▶ **TASK SET**:
1 – Translate this sentence from the article on the students' elephant protest into Spanish: "Circuses also keep the animals standing and locked away, when elephants need to walk around 25 to 40 miles a day to stay healthy."
2 – List every named place or organization in the article on the students' elephant protest below.
3 – Continue the article on the students' elephant protest from the point where it stops.

───── GIVEN PASSAGE

Environmental Clinic Students Protest To Ban Elephants
Pace University students protested the Hanneford Circus’s use of elephants outside the Westchester County Center in White Plains on Sat., Feb. 13, in hopes of grabbing the public’s attention and ultimately making their use in shows illegal.
Students learned about the cause through the environmental clinic, which promotes the welfare of elephants in circuses as part of its curriculum, and wanted to do their part to support the cause.
“The clinic didn’t have any involvement in the protest, it was something the students in the clinic wanted to do on their own, senior Jessica Alba said. “We heard that the Hanneford Circus would be coming into town, so the students wanted to protest to get people to understand that it’s not okay to use elephants in circuses.”
The protesters argued that using elephants to perform is animal cruelty because circuses take elephants, which are social animals, away from their families, and this in turn causes them stress.
Circuses also keep the animals standing and locked away, when elephants need to walk around 25 to 40 miles a day to stay healthy.

──────────
───── AVAILABLE DATA

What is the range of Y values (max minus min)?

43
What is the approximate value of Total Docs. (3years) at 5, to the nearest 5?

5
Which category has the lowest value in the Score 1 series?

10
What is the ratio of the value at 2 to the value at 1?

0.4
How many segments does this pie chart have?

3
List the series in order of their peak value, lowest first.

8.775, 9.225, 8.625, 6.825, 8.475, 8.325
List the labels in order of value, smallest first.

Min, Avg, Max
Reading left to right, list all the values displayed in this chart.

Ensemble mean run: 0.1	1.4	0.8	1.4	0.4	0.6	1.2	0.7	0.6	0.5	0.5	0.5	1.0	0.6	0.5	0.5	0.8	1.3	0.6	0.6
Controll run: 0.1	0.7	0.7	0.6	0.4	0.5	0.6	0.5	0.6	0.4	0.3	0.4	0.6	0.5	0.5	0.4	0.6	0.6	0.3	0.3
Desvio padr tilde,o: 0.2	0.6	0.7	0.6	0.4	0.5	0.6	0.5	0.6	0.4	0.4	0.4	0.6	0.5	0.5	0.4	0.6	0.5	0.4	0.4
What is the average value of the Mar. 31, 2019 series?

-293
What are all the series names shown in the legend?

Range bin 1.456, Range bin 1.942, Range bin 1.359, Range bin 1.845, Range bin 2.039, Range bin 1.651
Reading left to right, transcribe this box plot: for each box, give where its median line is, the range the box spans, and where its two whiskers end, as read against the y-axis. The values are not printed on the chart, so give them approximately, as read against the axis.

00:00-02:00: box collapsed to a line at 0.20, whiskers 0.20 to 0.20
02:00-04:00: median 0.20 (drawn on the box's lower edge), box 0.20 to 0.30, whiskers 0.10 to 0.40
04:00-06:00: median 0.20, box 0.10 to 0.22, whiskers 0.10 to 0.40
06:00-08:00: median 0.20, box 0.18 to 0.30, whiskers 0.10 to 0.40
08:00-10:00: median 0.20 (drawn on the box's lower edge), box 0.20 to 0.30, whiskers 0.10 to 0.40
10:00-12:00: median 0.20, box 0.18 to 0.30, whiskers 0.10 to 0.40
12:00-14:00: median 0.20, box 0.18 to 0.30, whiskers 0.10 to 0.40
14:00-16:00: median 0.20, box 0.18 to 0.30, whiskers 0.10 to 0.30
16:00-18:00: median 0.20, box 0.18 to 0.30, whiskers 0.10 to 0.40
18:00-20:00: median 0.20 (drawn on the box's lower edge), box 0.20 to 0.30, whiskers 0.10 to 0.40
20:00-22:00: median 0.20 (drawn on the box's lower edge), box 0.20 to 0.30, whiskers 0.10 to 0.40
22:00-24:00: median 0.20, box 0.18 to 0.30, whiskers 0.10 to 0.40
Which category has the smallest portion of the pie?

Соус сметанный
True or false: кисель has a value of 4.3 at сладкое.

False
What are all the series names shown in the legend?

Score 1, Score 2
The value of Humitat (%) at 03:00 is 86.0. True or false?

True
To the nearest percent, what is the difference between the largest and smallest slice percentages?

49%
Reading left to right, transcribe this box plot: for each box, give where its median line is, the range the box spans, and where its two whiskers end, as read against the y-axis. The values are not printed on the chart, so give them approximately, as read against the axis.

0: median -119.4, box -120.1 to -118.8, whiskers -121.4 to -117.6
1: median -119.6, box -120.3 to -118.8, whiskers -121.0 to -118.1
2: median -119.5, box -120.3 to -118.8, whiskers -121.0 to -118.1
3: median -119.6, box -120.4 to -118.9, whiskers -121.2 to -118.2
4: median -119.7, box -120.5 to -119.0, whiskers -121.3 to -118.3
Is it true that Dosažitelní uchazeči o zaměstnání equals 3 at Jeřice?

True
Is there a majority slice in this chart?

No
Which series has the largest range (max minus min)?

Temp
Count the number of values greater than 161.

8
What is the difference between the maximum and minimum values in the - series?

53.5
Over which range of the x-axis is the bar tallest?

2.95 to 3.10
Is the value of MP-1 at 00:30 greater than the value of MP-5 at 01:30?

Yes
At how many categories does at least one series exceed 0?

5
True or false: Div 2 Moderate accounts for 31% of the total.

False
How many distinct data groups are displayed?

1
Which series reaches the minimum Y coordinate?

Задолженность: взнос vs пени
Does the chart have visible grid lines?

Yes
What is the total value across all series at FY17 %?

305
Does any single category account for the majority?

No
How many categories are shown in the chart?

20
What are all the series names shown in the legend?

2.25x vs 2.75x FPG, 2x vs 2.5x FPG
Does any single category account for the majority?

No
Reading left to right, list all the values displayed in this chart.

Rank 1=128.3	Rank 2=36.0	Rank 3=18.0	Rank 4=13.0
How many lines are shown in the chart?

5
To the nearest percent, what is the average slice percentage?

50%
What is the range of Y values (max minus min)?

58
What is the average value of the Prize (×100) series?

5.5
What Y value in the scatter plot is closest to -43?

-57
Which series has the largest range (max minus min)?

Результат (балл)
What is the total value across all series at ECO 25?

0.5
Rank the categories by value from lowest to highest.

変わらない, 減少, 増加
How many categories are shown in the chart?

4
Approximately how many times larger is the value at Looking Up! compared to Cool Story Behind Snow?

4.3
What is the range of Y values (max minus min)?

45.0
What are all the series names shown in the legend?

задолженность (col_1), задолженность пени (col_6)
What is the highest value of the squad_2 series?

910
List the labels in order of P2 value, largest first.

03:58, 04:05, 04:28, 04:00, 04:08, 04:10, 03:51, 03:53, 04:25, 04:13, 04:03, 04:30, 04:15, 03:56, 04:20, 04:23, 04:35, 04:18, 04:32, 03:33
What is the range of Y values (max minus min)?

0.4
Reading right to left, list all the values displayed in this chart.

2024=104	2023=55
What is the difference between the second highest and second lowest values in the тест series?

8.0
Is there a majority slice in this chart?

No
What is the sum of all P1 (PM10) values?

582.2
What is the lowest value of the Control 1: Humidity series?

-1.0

──────────

▶ **RESPONSES TO THE TASKS**:
1 – Los circos también mantienen a los animales de pie y encerrados, cuando los elefantes necesitan caminar entre 25 y 40 millas al día para mantenerse sanos.

2 – Pace University, Hanneford Circus, Westchester County Center, White Plains

3 –
“When you put them in a cage that’s 20 by 20, the most [elephants] can do is turn around, it’s similar to torture because they face solitary confinement, and it gives horrible psychological problems,” protester and fellow environmental clinic student Pavan Kumar said. “They get feet problems, tuberculosis and other diseases, their life span goes from 40 years to around 14 years.”
Elephants are also not domesticated animals like dogs and cats, which can be trained with positive reinforcement, so to get them to preform tricks trainers use a bullhook—a long device used to stab the elephant’s sensitive skin to strike fear into them.
“Elephant’s skin is about as sensitive as ours, so trainers will stab it to get it into the positions the trainers want, like standing on its head, which is something its massive weight is not designed to do,” Alba said.
During the protest students held up a sign that read “Ringling Brothers Says Retire the Elephants,” trying to use the fact that Ringling Brothers, the biggest circus that used elephants, is retiring its elephants to try and convince Hanneford to do the same. The protest lasted around two hours.
“If [Ringling Brothers] can do it and get rid of that image then any circus should be able, too, so we were kind of driving at Hanneford that way, and [the slogan] retiring the elephants obviously means stop using the elephants in entertainment and bring them to a sanctuary,” Alba said.
The students worked with the anti-animal cruelty group Animal Defenders of Westchester (ADW). Three of their members showed up to the protest.
ADW called News 12 Westchester, who reported on the event by talking to both the protesters and Hanneford.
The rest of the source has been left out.